BEGIN MATERIAL FOR THE TASK
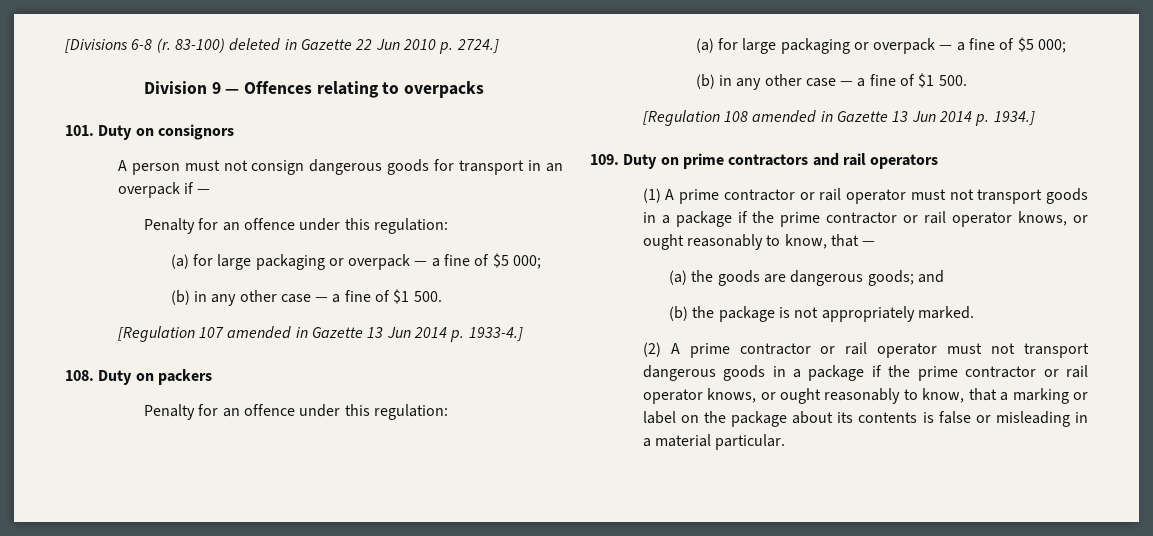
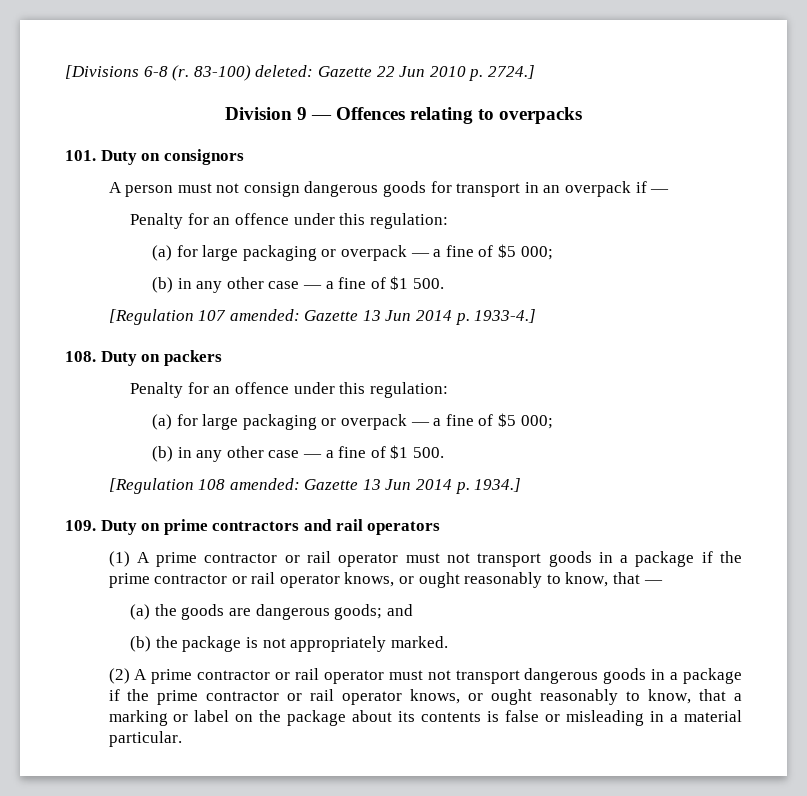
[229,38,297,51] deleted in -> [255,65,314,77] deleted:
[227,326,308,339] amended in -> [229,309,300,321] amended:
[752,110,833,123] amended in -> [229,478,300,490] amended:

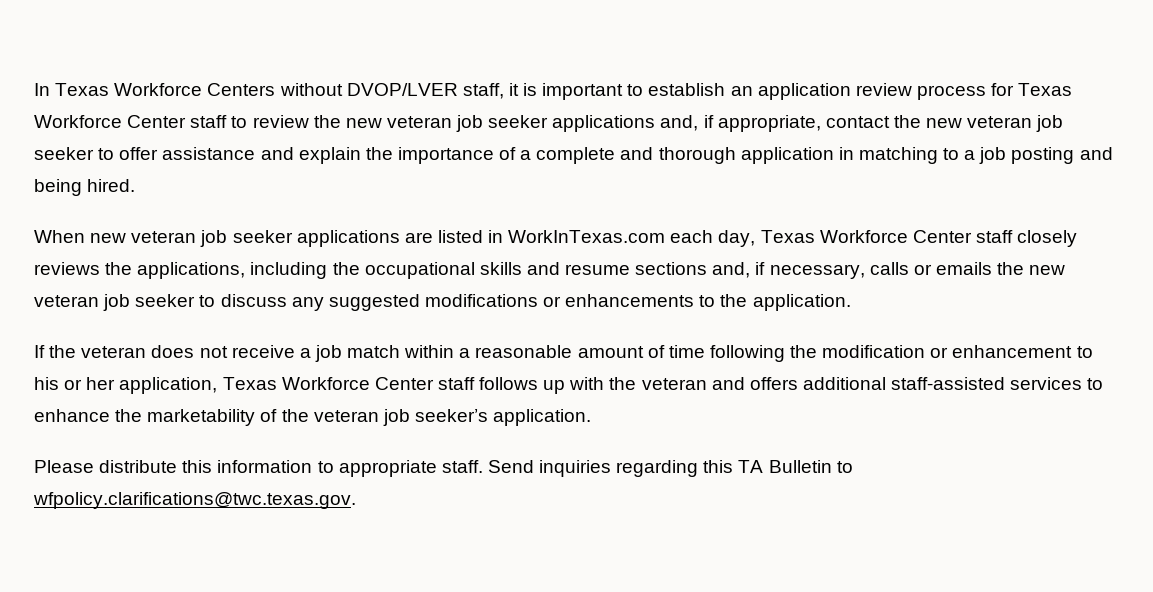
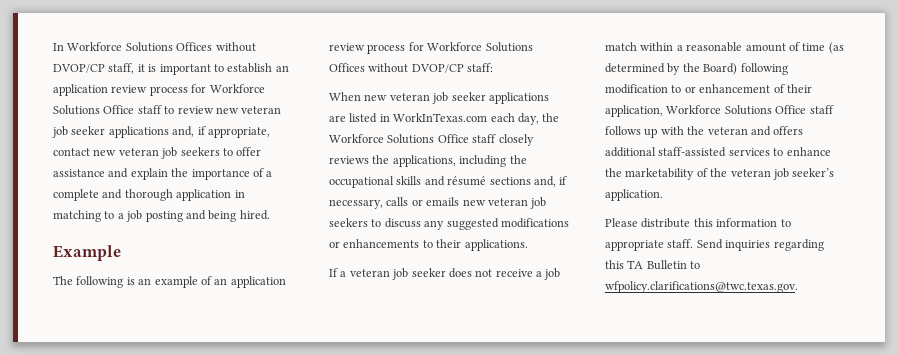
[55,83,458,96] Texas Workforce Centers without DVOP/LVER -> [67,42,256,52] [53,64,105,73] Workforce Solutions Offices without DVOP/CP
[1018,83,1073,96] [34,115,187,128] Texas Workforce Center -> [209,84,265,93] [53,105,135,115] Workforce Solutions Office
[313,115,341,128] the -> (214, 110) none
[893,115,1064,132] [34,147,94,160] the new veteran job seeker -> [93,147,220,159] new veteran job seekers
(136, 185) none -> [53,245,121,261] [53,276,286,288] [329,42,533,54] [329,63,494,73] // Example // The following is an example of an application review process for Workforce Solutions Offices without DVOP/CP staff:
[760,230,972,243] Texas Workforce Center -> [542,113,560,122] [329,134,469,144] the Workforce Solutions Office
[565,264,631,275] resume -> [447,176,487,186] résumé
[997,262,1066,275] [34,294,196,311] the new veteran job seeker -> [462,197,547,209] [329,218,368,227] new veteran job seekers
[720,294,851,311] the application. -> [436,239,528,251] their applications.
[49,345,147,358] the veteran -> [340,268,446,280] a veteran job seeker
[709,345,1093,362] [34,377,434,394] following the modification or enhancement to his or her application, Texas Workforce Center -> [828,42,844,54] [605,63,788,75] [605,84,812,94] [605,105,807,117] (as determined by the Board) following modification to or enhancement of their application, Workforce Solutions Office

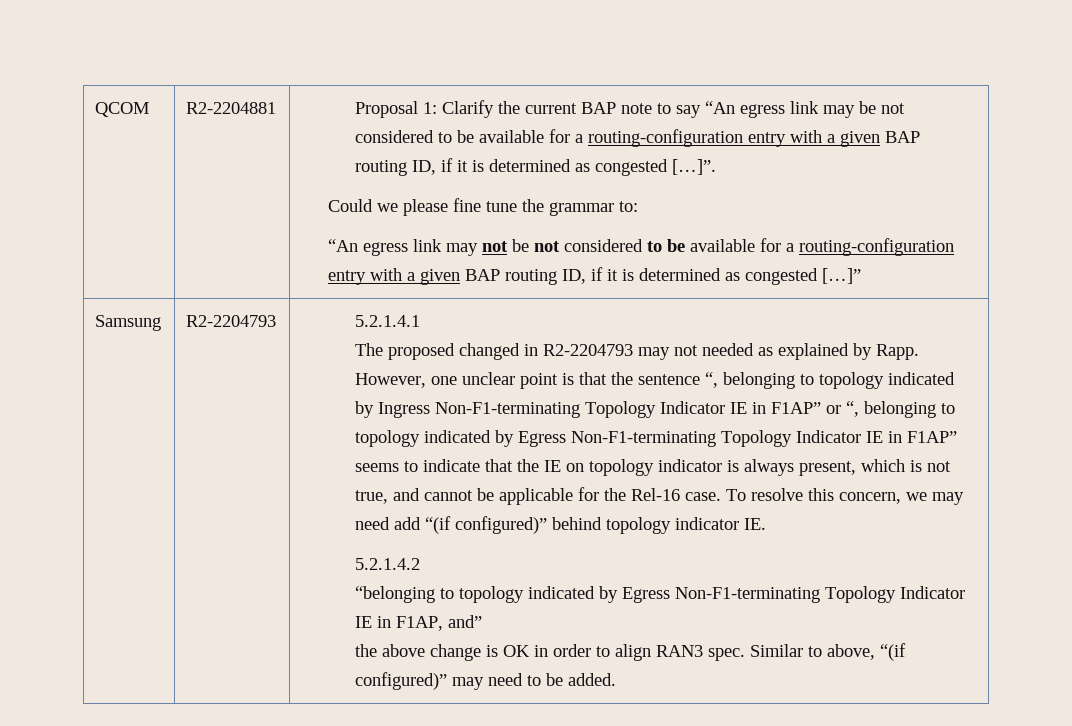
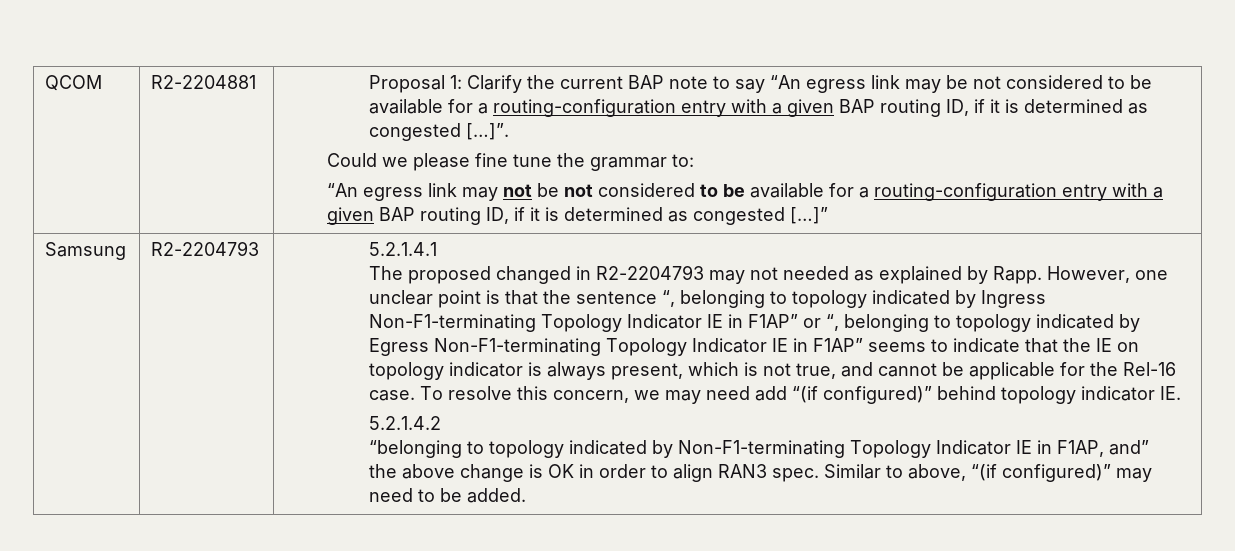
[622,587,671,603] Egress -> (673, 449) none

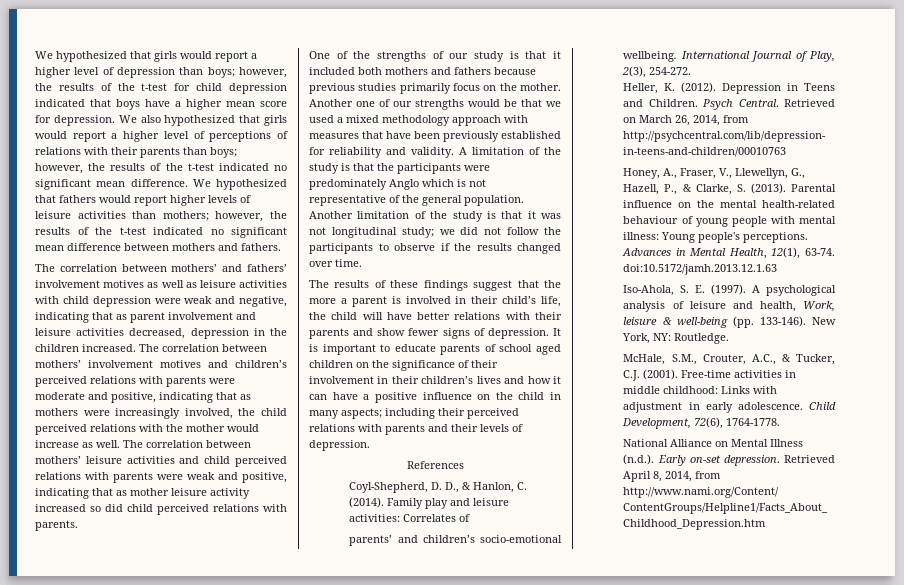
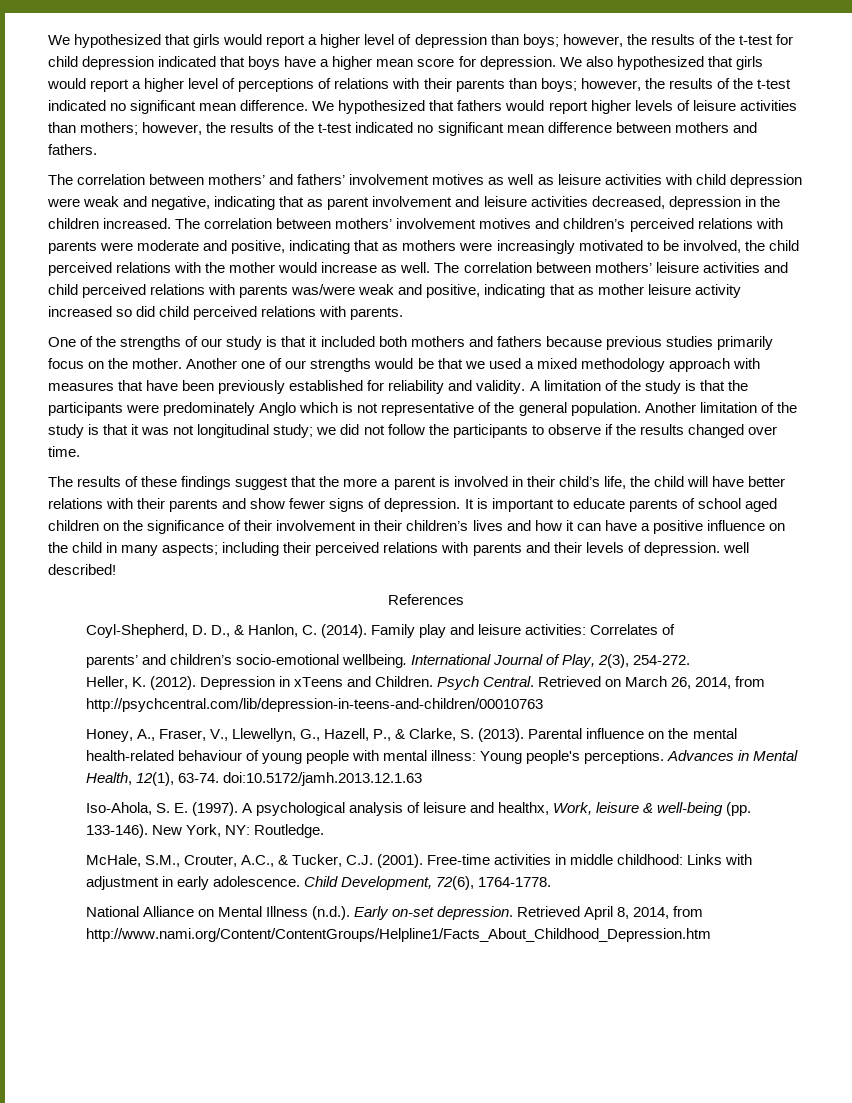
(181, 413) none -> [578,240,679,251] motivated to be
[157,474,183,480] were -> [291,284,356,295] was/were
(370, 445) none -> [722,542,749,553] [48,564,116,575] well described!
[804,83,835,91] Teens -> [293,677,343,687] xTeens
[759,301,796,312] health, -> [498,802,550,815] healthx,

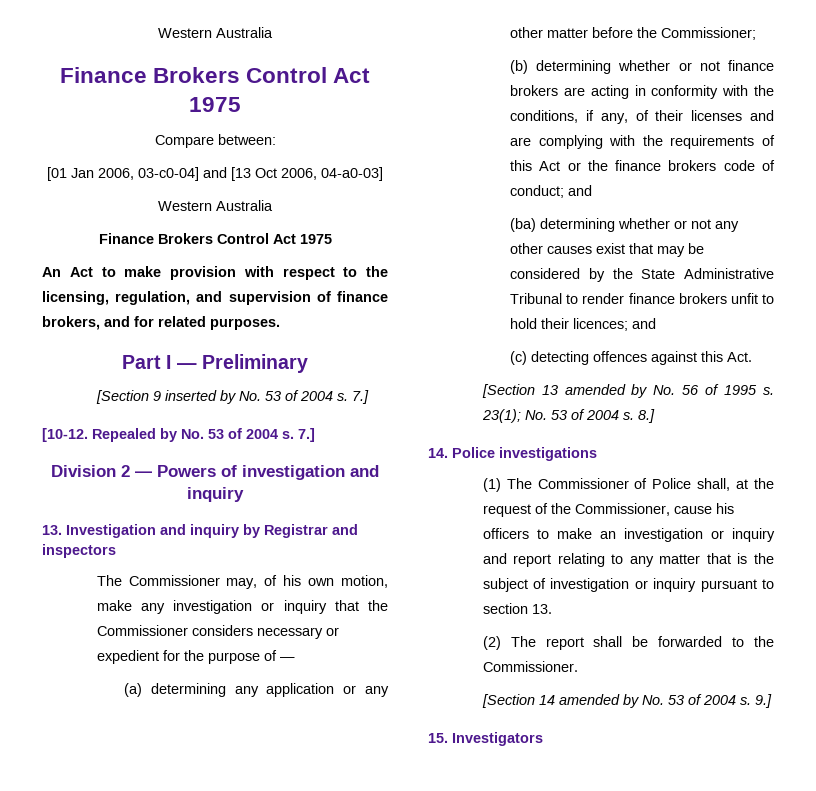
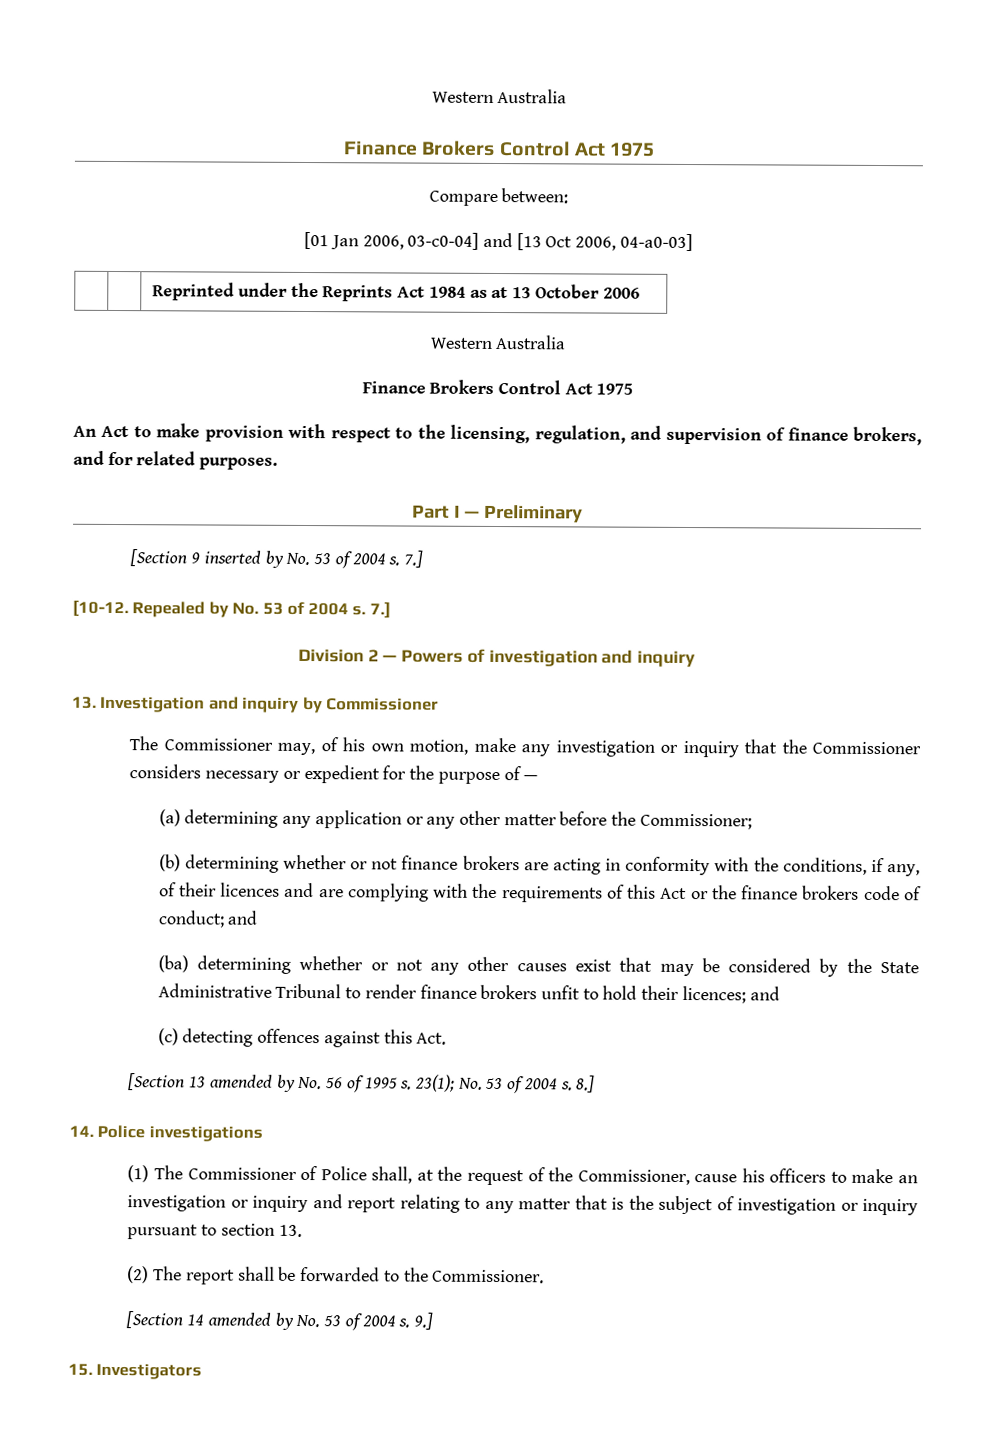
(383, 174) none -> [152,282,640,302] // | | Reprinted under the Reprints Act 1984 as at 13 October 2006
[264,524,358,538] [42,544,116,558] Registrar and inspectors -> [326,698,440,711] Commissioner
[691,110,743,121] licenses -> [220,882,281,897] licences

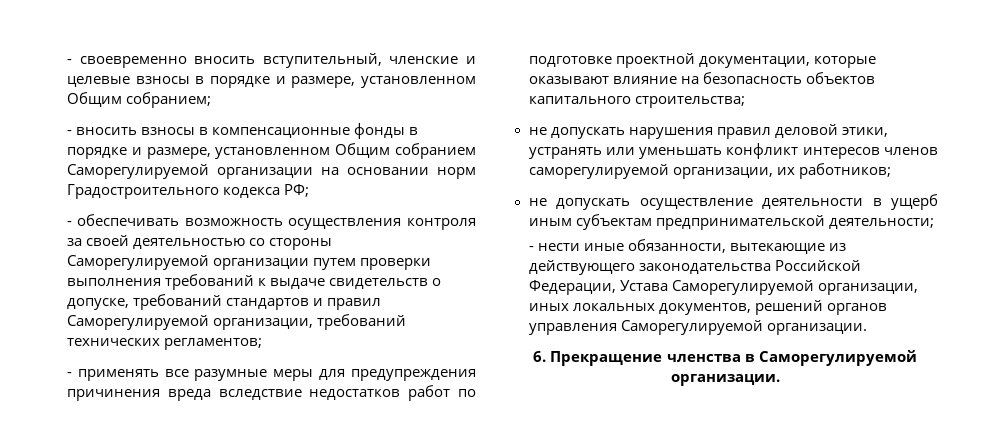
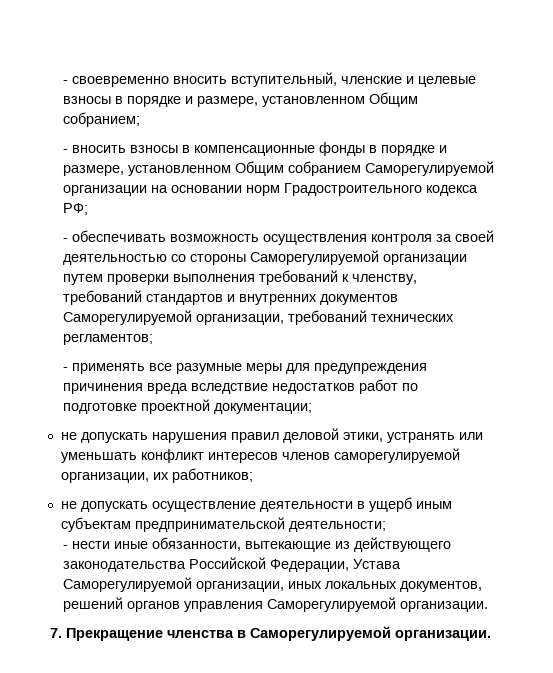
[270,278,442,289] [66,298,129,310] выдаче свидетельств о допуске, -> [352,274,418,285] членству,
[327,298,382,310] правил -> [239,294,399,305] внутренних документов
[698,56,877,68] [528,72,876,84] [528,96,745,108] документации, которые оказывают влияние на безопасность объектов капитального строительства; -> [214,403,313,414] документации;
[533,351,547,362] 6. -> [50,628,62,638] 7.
END MATERIAL FOR THE TASK
Give the records back verbatim, pictures excluded.

## ANSWER AREA:
[229,38,297,51] deleted in -> [255,65,314,77] deleted:
[227,326,308,339] amended in -> [229,309,300,321] amended:
[752,110,833,123] amended in -> [229,478,300,490] amended:

[55,83,458,96] Texas Workforce Centers without DVOP/LVER -> [67,42,256,52] [53,64,105,73] Workforce Solutions Offices without DVOP/CP
[1018,83,1073,96] [34,115,187,128] Texas Workforce Center -> [209,84,265,93] [53,105,135,115] Workforce Solutions Office
[313,115,341,128] the -> (214, 110) none
[893,115,1064,132] [34,147,94,160] the new veteran job seeker -> [93,147,220,159] new veteran job seekers
(136, 185) none -> [53,245,121,261] [53,276,286,288] [329,42,533,54] [329,63,494,73] // Example // The following is an example of an application review process for Workforce Solutions Offices without DVOP/CP staff:
[760,230,972,243] Texas Workforce Center -> [542,113,560,122] [329,134,469,144] the Workforce Solutions Office
[565,264,631,275] resume -> [447,176,487,186] résumé
[997,262,1066,275] [34,294,196,311] the new veteran job seeker -> [462,197,547,209] [329,218,368,227] new veteran job seekers
[720,294,851,311] the application. -> [436,239,528,251] their applications.
[49,345,147,358] the veteran -> [340,268,446,280] a veteran job seeker
[709,345,1093,362] [34,377,434,394] following the modification or enhancement to his or her application, Texas Workforce Center -> [828,42,844,54] [605,63,788,75] [605,84,812,94] [605,105,807,117] (as determined by the Board) following modification to or enhancement of their application, Workforce Solutions Office

[622,587,671,603] Egress -> (673, 449) none

(181, 413) none -> [578,240,679,251] motivated to be
[157,474,183,480] were -> [291,284,356,295] was/were
(370, 445) none -> [722,542,749,553] [48,564,116,575] well described!
[804,83,835,91] Teens -> [293,677,343,687] xTeens
[759,301,796,312] health, -> [498,802,550,815] healthx,

(383, 174) none -> [152,282,640,302] // | | Reprinted under the Reprints Act 1984 as at 13 October 2006
[264,524,358,538] [42,544,116,558] Registrar and inspectors -> [326,698,440,711] Commissioner
[691,110,743,121] licenses -> [220,882,281,897] licences

[270,278,442,289] [66,298,129,310] выдаче свидетельств о допуске, -> [352,274,418,285] членству,
[327,298,382,310] правил -> [239,294,399,305] внутренних документов
[698,56,877,68] [528,72,876,84] [528,96,745,108] документации, которые оказывают влияние на безопасность объектов капитального строительства; -> [214,403,313,414] документации;
[533,351,547,362] 6. -> [50,628,62,638] 7.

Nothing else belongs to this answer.